Now, while shearling-lined jackets and coats can be found at both ends of London’s fashion scene, at this fall/winter LC:M, the material was certainly the star of streetwear—although still with enough variety to appeal even to more conservative dressers. The suede coats from Margaret Howell were among the most notable show stealers, and are certain to appeal to freewheeling souls looking for something to brave the chill nights of the months to come. Topman Design also had several shearling-lined coats among its vibrant outerwear options, while Coach and Belstaff brought new life to the humble shearling collar with their exquisite biker jackets. Nothing, however, was quite as eye-catching as Richard James’ take on the trend, with the shearling a bright dyed blue. A bright, eye-popping electric blue. Although, on the flip side, the cuts and silhouettes presented by the brand leaned quite heavily toward the prim and proper side.
Thus did shearling become sort of a focal point of the whole fashion week affair, as it epitomized how the new fashion-oriented residents of Savile Row pay tribute to the classics with an eye fixed on the future.
A similar, albeit less significant, approach was taken by Tiger of Sweden. The Scandinavian brand turned quite a few heads during its show when several models strutted along the runways with hoods—the kind usually associated with street apparel—popping up from under formal suit jackets in flashes of bright blue and red. It might not be a style that we’ll see anytime soon on the streets of London, but the juxtaposition of the “streetest” of street styles and the most gentlemanly way of dressing is quite intriguing.

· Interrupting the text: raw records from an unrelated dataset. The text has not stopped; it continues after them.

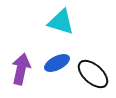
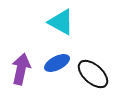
cyan triangle: rotated 12 degrees clockwise
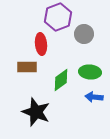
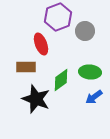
gray circle: moved 1 px right, 3 px up
red ellipse: rotated 15 degrees counterclockwise
brown rectangle: moved 1 px left
blue arrow: rotated 42 degrees counterclockwise
black star: moved 13 px up
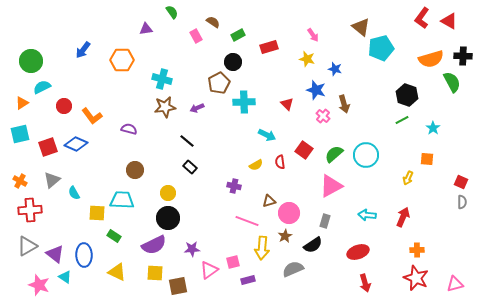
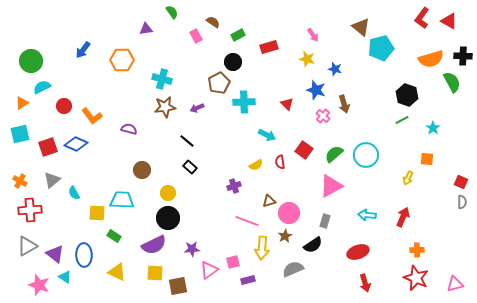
brown circle at (135, 170): moved 7 px right
purple cross at (234, 186): rotated 32 degrees counterclockwise
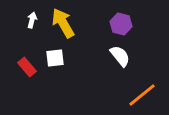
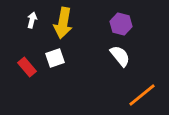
yellow arrow: rotated 140 degrees counterclockwise
white square: rotated 12 degrees counterclockwise
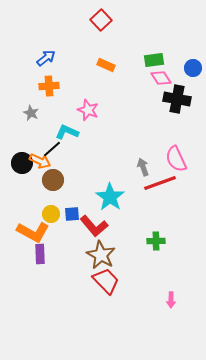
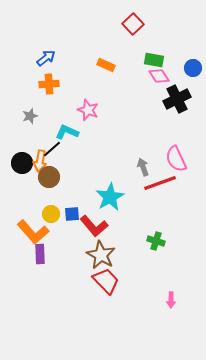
red square: moved 32 px right, 4 px down
green rectangle: rotated 18 degrees clockwise
pink diamond: moved 2 px left, 2 px up
orange cross: moved 2 px up
black cross: rotated 36 degrees counterclockwise
gray star: moved 1 px left, 3 px down; rotated 28 degrees clockwise
orange arrow: rotated 75 degrees clockwise
brown circle: moved 4 px left, 3 px up
cyan star: rotated 8 degrees clockwise
orange L-shape: rotated 20 degrees clockwise
green cross: rotated 18 degrees clockwise
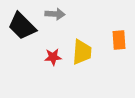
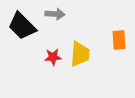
yellow trapezoid: moved 2 px left, 2 px down
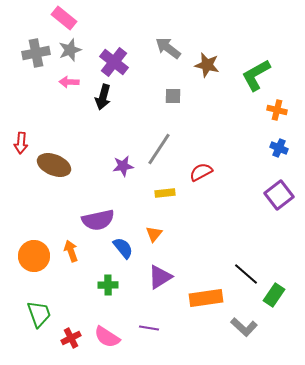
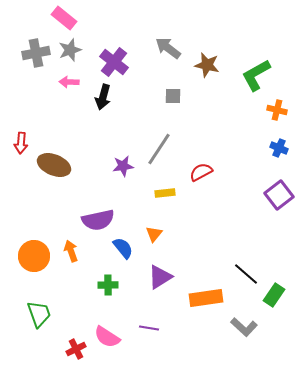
red cross: moved 5 px right, 11 px down
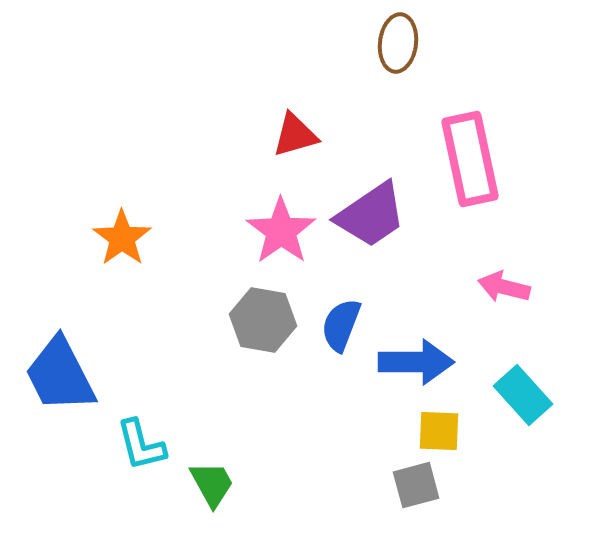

Interestingly, another leading designer also decided to switch lanes this season, only the other way around. Tom Ford’s previous fashion week show was marked by extravagant décor, racks of his clothes lining the walls, a strictly enforced “no photography” rule and the high-end trainers he famously vowed to never do. The trainers are back, but the rest was gone, replaced by a minimalist studio setting with whitewashed walls that became the background for a rather rushed show: 30 looks in three minutes. But those were three eye-opening minutes. First and foremost, Tom Ford is back in the suiting game, with decidedly slimmer and boxier cuts. Then came the true highlight of the show: the eveningwear. Nobody quite knew what to expect from Tom Ford this season, but it wouldn’t be too much of a stretch to say that everybody was pleasantly surprised.

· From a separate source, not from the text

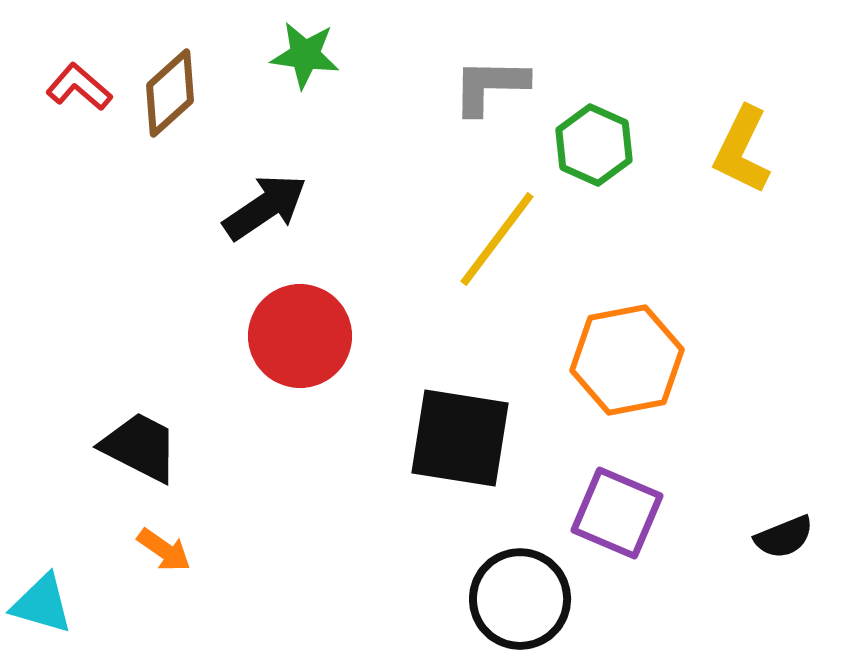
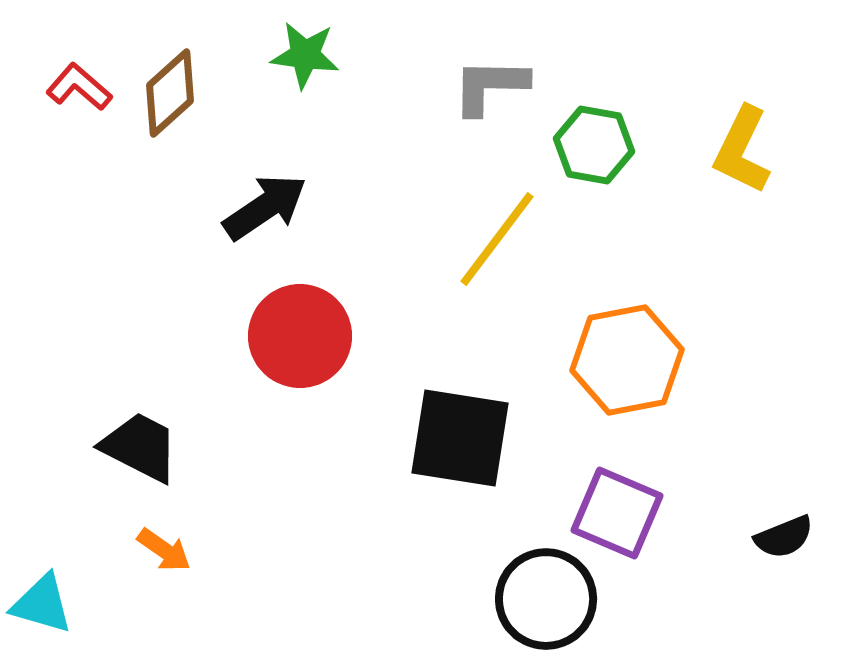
green hexagon: rotated 14 degrees counterclockwise
black circle: moved 26 px right
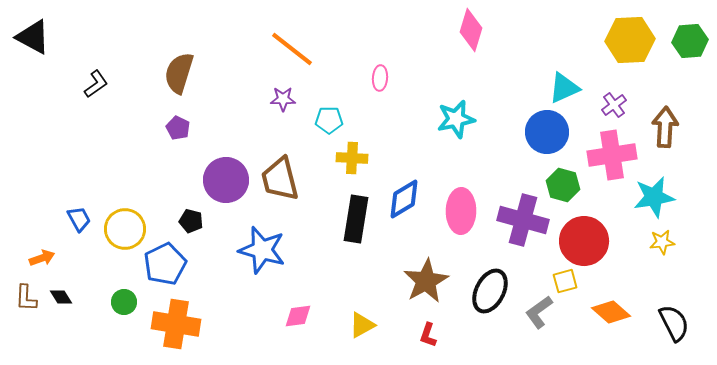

Much in the same way, Burberry Prorsum’s Christopher Bailey gave everybody a show to remember. His main idea was a vision of India: of paisley and padded jackets, and mirror embroidery here and there. But instead of being bogged down by the usual clichés of a themed collection, the collection was a masterpiece of practical wear. While the easy way would be to apply the aforementioned references from the sub-continent as mere accents, attendees to Burberry Prorsum’s show were treated to a parade of paisley shirts in bright primary colors popping up from under classical jackets, muted shades enlivened by bands of patterns, and shawls of various hues and lengths. It also helped that the soundtrack for the show included numbers like Clare Maguire’s rendition of “Cosmic Dancer” … but that’s just icing on an already sumptuous cake.
In the end, Burberry Prorsum’s menswear collection pretty much sums up this LC:M for fall/winter ’15/’16: Color and old-school elements, remade in a modern image that is unsubdued yet pleasantly wearable. Which, in a way, is oh so sensibly British.